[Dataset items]

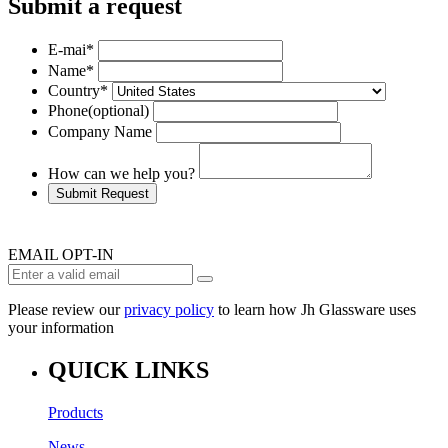
Submit a request
E-mai
*
Name
*
Country
*
Phone
(optional)
Company Name
How can we help you?
Submit Request
EMAIL OPT-IN
Please review our
privacy policy
to learn how Jh Glassware uses
your information
QUICK LINKS
Products
News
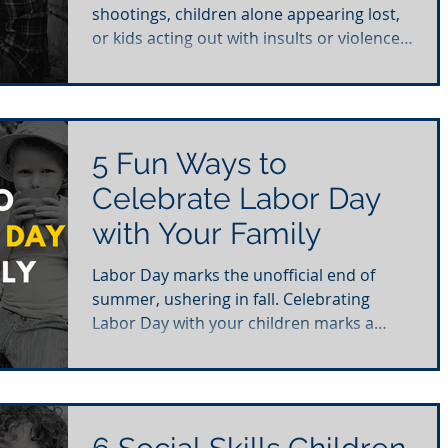
shootings, children alone appearing lost,
or kids acting out with insults or violence
towards authority....
5 Fun Ways to
Celebrate Labor Day
with Your Family
Labor Day marks the unofficial end of
summer, ushering in fall. Celebrating
Labor Day with your children marks a
wonderful opportunity to...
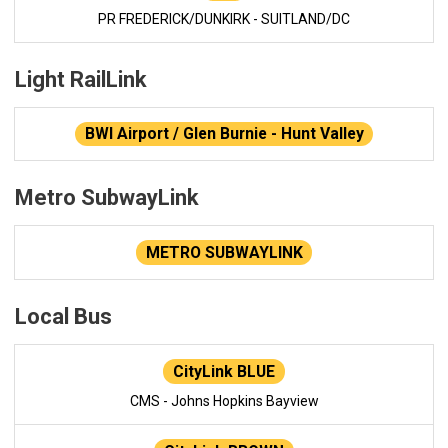
PR FREDERICK/DUNKIRK - SUITLAND/DC
Light RailLink
BWI Airport / Glen Burnie - Hunt Valley
Metro SubwayLink
METRO SUBWAYLINK
Local Bus
CityLink BLUE
CMS - Johns Hopkins Bayview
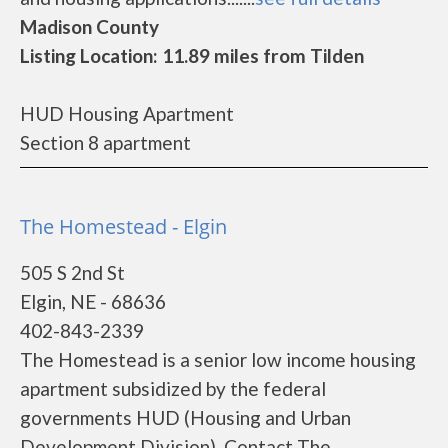
Madison County
Listing Location: 11.89 miles from Tilden
HUD Housing Apartment
Section 8 apartment
The Homestead - Elgin
505 S 2nd St
Elgin, NE - 68636
402-843-2339
The Homestead is a senior low income housing
apartment subsidized by the federal
governments HUD (Housing and Urban
Development Division). Contact The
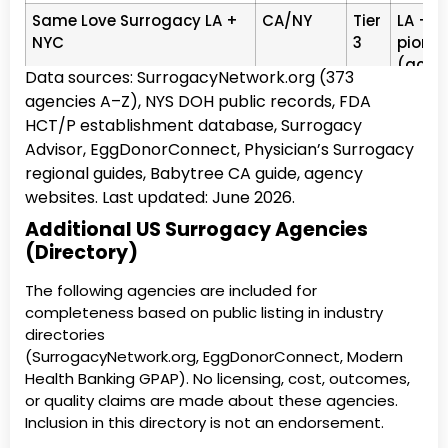
Same Love Surrogacy LA +
CA/NY
Tier
LA + N
NYC
3
pionee
(acupu
Data sources: SurrogacyNetwork.org (373
Simple Surrogacy Texas
TX
Tier
Texas 
agencies A–Z), NYS DOH public records, FDA
3
Flexib
HCT/P establishment database, Surrogacy
Advisor, EggDonorConnect, Physician’s Surrogacy
Growing Generations LA,
CA
Tier
LA, CA
regional guides, Babytree CA guide, agency
CA
3
pionee
websites. Last updated: June 2026.
Norths
Additional US Surrogacy Agencies
Extraordinary
CA
Tier
Carlsb
(Directory)
3
Interna
The following agencies are included for
Egg Donor &amp;
TX
Tier
Texas 
completeness based on public listing in industry
Surrogate Solutions Texas
3
Surro
directories
TX ag
(SurrogacyNetwork.org, EggDonorConnect, Modern
Northwest Surrogacy
OR
Tier
Portlan
Health Banking GPAP). No licensing, cost, outcomes,
Center (NWSC)
3
2,600+
or quality claims are made about these agencies.
Inclusion in this directory is not an endorsement.
Reproductive
NJ
Tier
NJ · N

- _Work to be completed_: With the images left out, set down every entry exactly.

- _Answer to the problem_:
Submit a request
E-mai
*
Name
*
Country
*
Phone
(optional)
Company Name
How can we help you?
Submit Request
EMAIL OPT-IN
Please review our
privacy policy
to learn how Jh Glassware uses
your information
QUICK LINKS
Products
News
shootings, children alone appearing lost,
or kids acting out with insults or violence
towards authority....
5 Fun Ways to
Celebrate Labor Day
with Your Family
Labor Day marks the unofficial end of
summer, ushering in fall. Celebrating
Labor Day with your children marks a
wonderful opportunity to...
PR FREDERICK/DUNKIRK - SUITLAND/DC
Light RailLink
BWI Airport / Glen Burnie - Hunt Valley
Metro SubwayLink
METRO SUBWAYLINK
Local Bus
CityLink BLUE
CMS - Johns Hopkins Bayview
Madison County
Listing Location: 11.89 miles from Tilden
HUD Housing Apartment
Section 8 apartment
The Homestead - Elgin
505 S 2nd St
Elgin, NE - 68636
402-843-2339
The Homestead is a senior low income housing
apartment subsidized by the federal
governments HUD (Housing and Urban
Development Division). Contact The
Same Love Surrogacy LA +
CA/NY
Tier
LA + N
NYC
3
pionee
(acupu
Data sources: SurrogacyNetwork.org (373
Simple Surrogacy Texas
TX
Tier
Texas 
agencies A–Z), NYS DOH public records, FDA
3
Flexib
HCT/P establishment database, Surrogacy
Advisor, EggDonorConnect, Physician’s Surrogacy
Growing Generations LA,
CA
Tier
LA, CA
regional guides, Babytree CA guide, agency
CA
3
pionee
websites. Last updated: June 2026.
Norths
Additional US Surrogacy Agencies
Extraordinary
CA
Tier
Carlsb
(Directory)
3
Interna
The following agencies are included for
Egg Donor &amp;
TX
Tier
Texas 
completeness based on public listing in industry
Surrogate Solutions Texas
3
Surro
directories
TX ag
(SurrogacyNetwork.org, EggDonorConnect, Modern
Northwest Surrogacy
OR
Tier
Portlan
Health Banking GPAP). No licensing, cost, outcomes,
Center (NWSC)
3
2,600+
or quality claims are made about these agencies.
Inclusion in this directory is not an endorsement.
Reproductive
NJ
Tier
NJ · N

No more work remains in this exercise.